● **Obiettivi**
1. Riscrivi il passo del testo della pagina che va da "Direi proprio di" fino a "direttamente i piedi.", sostituendo "ruolo" con "posto".
2. Secondo il testo della pagina, in quale opera Walter Benjamin scelse la riflessione di Paul Valéry come incipit introduttivo?

● **Testo della pagina**
Direi proprio di no e per molteplici ragioni, che non riguardano solo la diversità di quello che oggi riconosciamo come opera d’arte rispetto al passato e che ha causato un’evoluzione piuttosto articolata del concetto stesso di arte, ma anche in conseguenza del ruolo che l’arte occupa oggi nel nostro contesto sociale, politico, economico ed estetico-culturale. Un ruolo evidentemente molto diverso da quello che l’arte ha occupato nella cultura europea occidentale per diversi secoli. Una diversità, e certo anche una complessità, che possiede già una storia, e non così breve, e che è il passato sul quale, volenti o nolenti, noi oggi poggiamo direttamente i piedi.
Così dobbiamo cominciare con il ricordare che Marcel Duchamp nel 1913, 102 anni fa, si domandava: «Si possono fare opere che non siano opere ‘d’arte’?». E che dire di Paul Valéry che ne La conquête de l’ubiquité del 1928, 87 anni fa, affermava: «C’è da aspettarsi che novità di una simile portata trasformino tutta la tecnica artistica, e che così agiscano sulla stessa invenzione, fino magari a modificare meravigliosamente la nozione stessa di Arte»? Riflessione che Walter Benjamin nel 1936, 79 anni fa, scelse come incipit introduttivo del suo L’opera d’arte nell’epoca della sua riproducibilità tecnica
Theaster Gates - My Back, My Wheel, and My Will - 2013
O ancora, come e dove collocare i ragionamenti di Theodor W. Adorno, che nel primo capitolo della sua Teoria Estetica, apparsa postuma nel 1970, 45 anni fa, intitolato Arte, società, estetica, scriveva: «La perduta ovvietà dell’arte. È diventato un’ovvietà il fatto che nulla di quello che concerne l’arte sia più ovvio, né in essa né nel suo rapporto con l’intero, nemmeno il suo diritto ad esistere»?

● **Voci fornite**
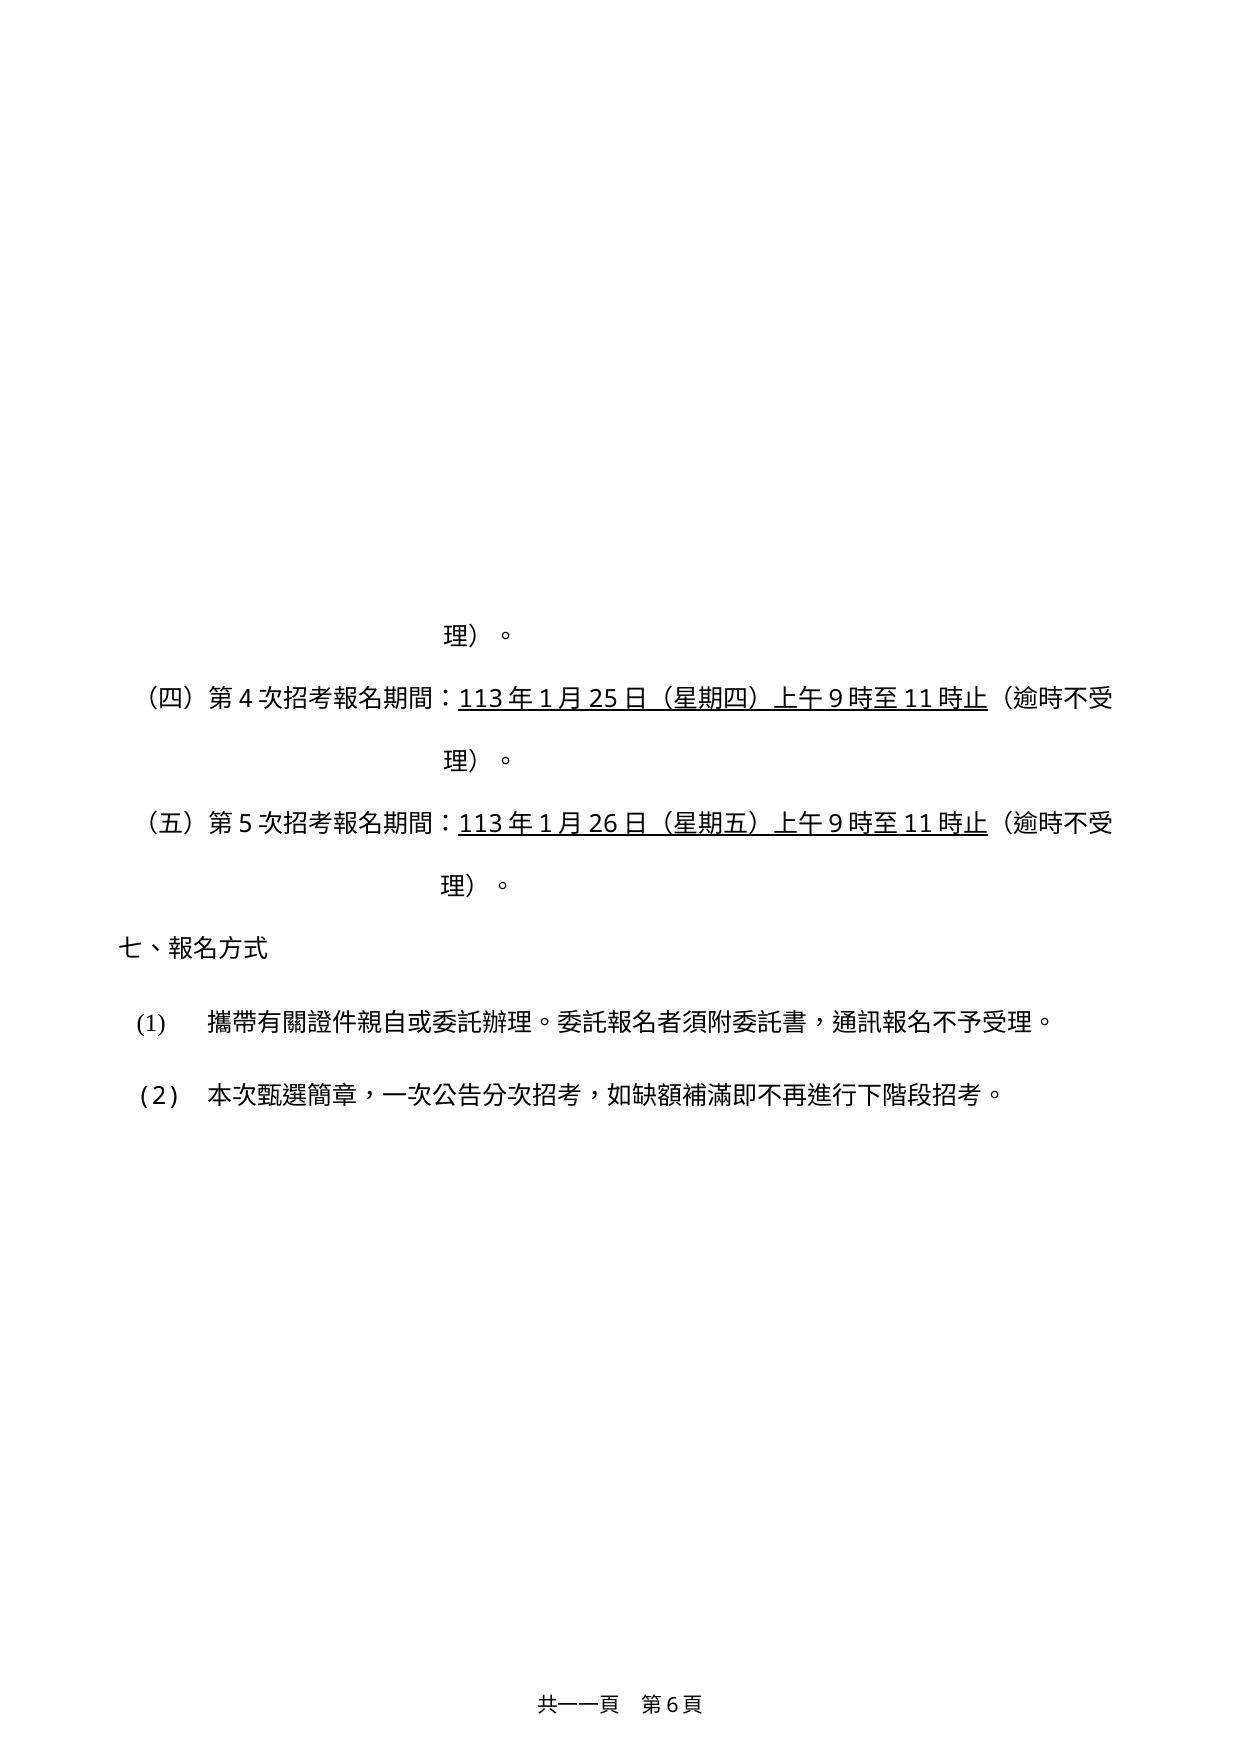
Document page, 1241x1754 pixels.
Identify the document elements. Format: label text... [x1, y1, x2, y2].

* * *

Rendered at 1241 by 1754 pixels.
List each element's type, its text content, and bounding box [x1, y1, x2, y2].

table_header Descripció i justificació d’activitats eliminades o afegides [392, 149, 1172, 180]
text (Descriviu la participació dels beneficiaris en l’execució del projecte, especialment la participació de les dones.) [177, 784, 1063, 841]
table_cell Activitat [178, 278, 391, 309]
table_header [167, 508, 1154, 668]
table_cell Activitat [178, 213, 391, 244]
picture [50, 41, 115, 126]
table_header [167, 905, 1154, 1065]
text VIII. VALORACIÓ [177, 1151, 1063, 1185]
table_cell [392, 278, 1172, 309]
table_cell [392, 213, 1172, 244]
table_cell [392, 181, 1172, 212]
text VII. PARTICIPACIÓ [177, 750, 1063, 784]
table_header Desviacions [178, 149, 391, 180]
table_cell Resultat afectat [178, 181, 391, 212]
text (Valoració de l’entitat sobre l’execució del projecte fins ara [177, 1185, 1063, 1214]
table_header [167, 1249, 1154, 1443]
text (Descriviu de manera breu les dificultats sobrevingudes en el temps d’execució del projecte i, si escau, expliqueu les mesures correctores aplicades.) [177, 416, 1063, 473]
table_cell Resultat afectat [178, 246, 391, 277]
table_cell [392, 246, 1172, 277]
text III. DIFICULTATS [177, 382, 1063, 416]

==

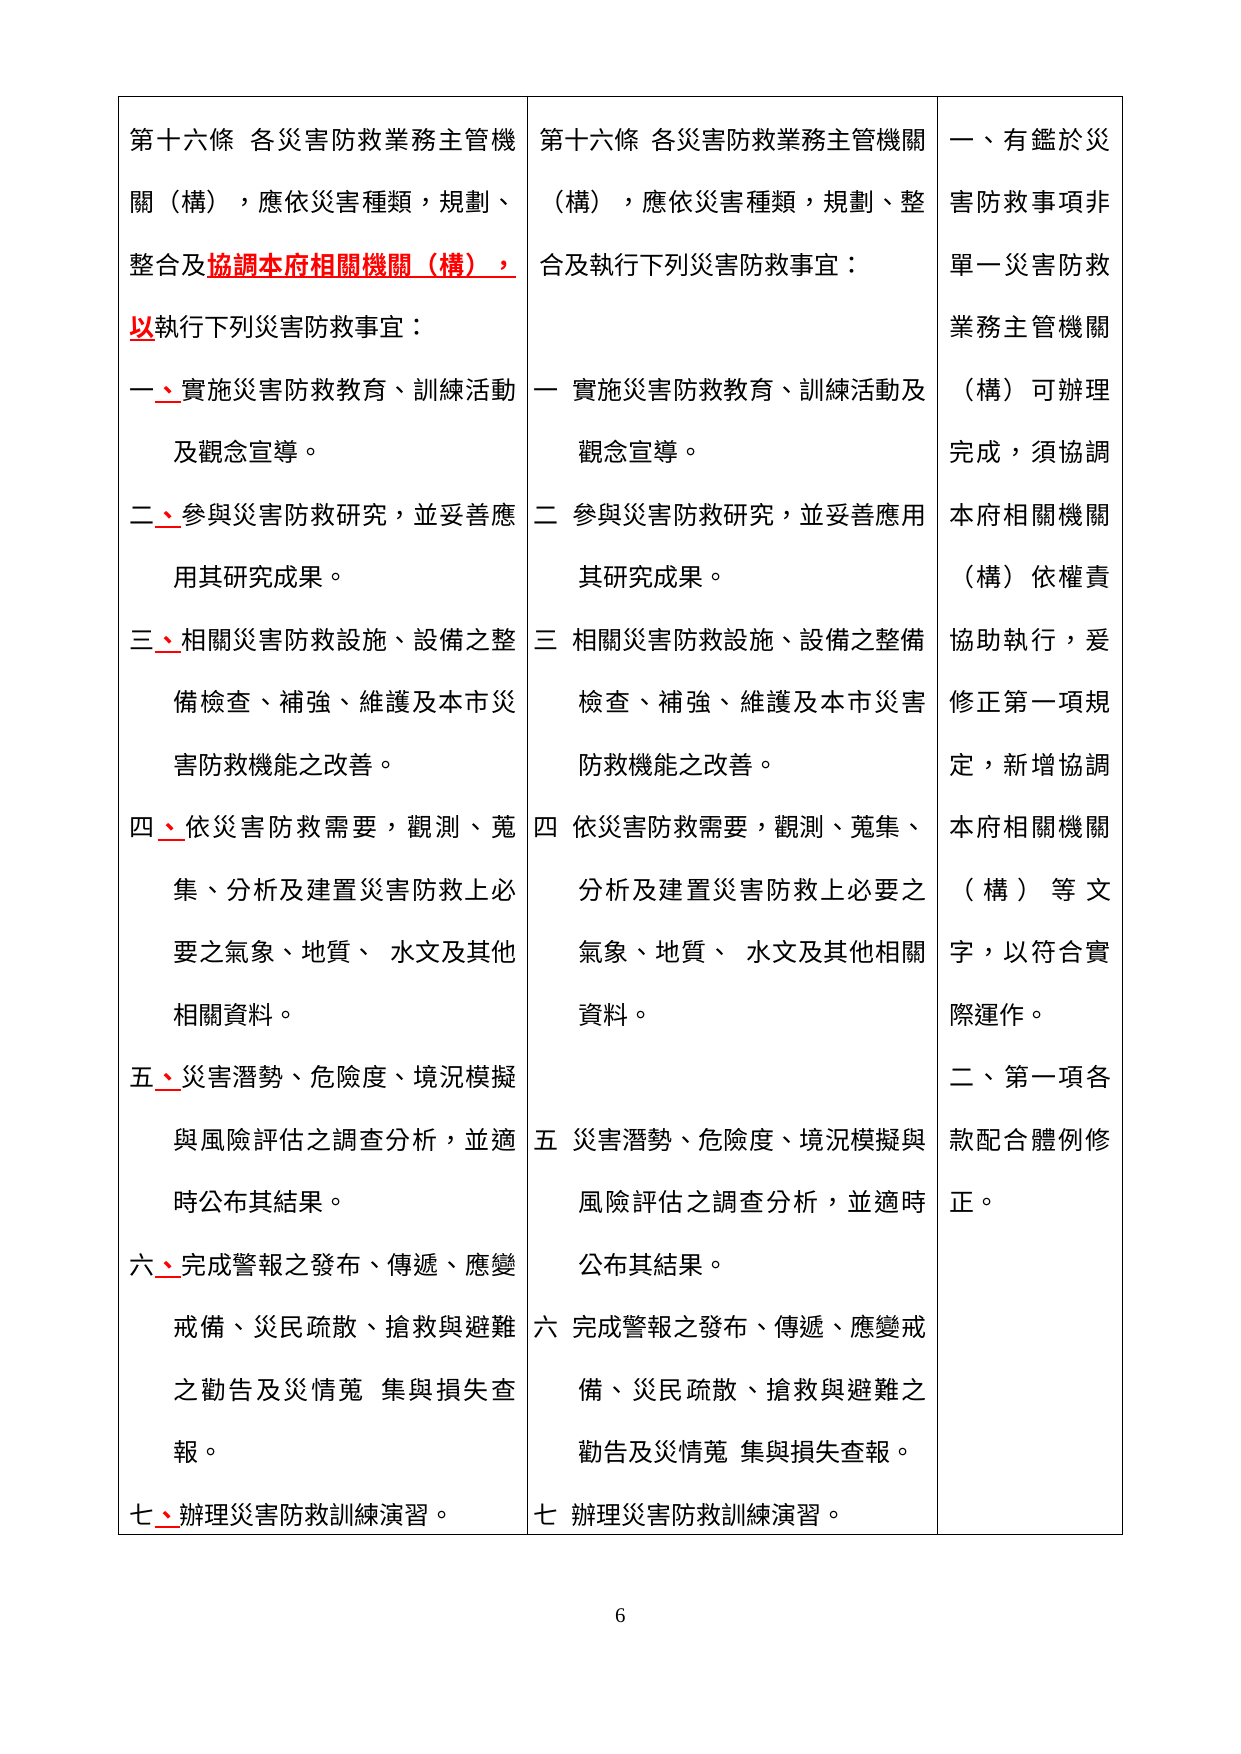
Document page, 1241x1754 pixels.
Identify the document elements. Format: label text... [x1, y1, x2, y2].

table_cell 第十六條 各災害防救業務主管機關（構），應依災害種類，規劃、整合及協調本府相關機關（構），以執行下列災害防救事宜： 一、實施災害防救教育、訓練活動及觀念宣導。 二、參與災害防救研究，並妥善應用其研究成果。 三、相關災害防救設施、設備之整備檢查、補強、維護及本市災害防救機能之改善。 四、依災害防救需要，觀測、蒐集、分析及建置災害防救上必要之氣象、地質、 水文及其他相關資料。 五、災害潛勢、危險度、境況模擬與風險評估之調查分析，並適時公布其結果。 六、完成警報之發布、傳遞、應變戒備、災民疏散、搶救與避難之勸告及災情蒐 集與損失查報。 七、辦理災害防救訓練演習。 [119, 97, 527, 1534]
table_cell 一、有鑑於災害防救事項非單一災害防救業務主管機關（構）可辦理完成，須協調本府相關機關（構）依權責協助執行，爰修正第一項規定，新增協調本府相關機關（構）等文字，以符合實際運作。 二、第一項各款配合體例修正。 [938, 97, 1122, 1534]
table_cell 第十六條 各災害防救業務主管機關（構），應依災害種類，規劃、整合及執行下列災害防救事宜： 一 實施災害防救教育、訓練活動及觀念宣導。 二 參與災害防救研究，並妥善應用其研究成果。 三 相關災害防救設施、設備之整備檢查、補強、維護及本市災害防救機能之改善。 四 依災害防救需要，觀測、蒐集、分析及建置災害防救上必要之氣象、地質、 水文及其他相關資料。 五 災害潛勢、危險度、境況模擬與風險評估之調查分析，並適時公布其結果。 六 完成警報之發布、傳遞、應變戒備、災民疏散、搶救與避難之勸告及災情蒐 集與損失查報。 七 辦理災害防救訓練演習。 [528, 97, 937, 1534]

● **Soluzioni**
1.
Direi proprio di no e per molteplici ragioni, che non riguardano solo la diversità di quello che oggi riconosciamo come opera d’arte rispetto al passato e che ha causato un’evoluzione piuttosto articolata del concetto stesso di arte, ma anche in conseguenza del posto che l’arte occupa oggi nel nostro contesto sociale, politico, economico ed estetico-culturale. Un posto evidentemente molto diverso da quello che l’arte ha occupato nella cultura europea occidentale per diversi secoli. Una diversità, e certo anche una complessità, che possiede già una storia, e non così breve, e che è il passato sul quale, volenti o nolenti, noi oggi poggiamo direttamente i piedi.

2. In L'opera d'arte nell'epoca della sua riproducibilità tecnica, del 1936.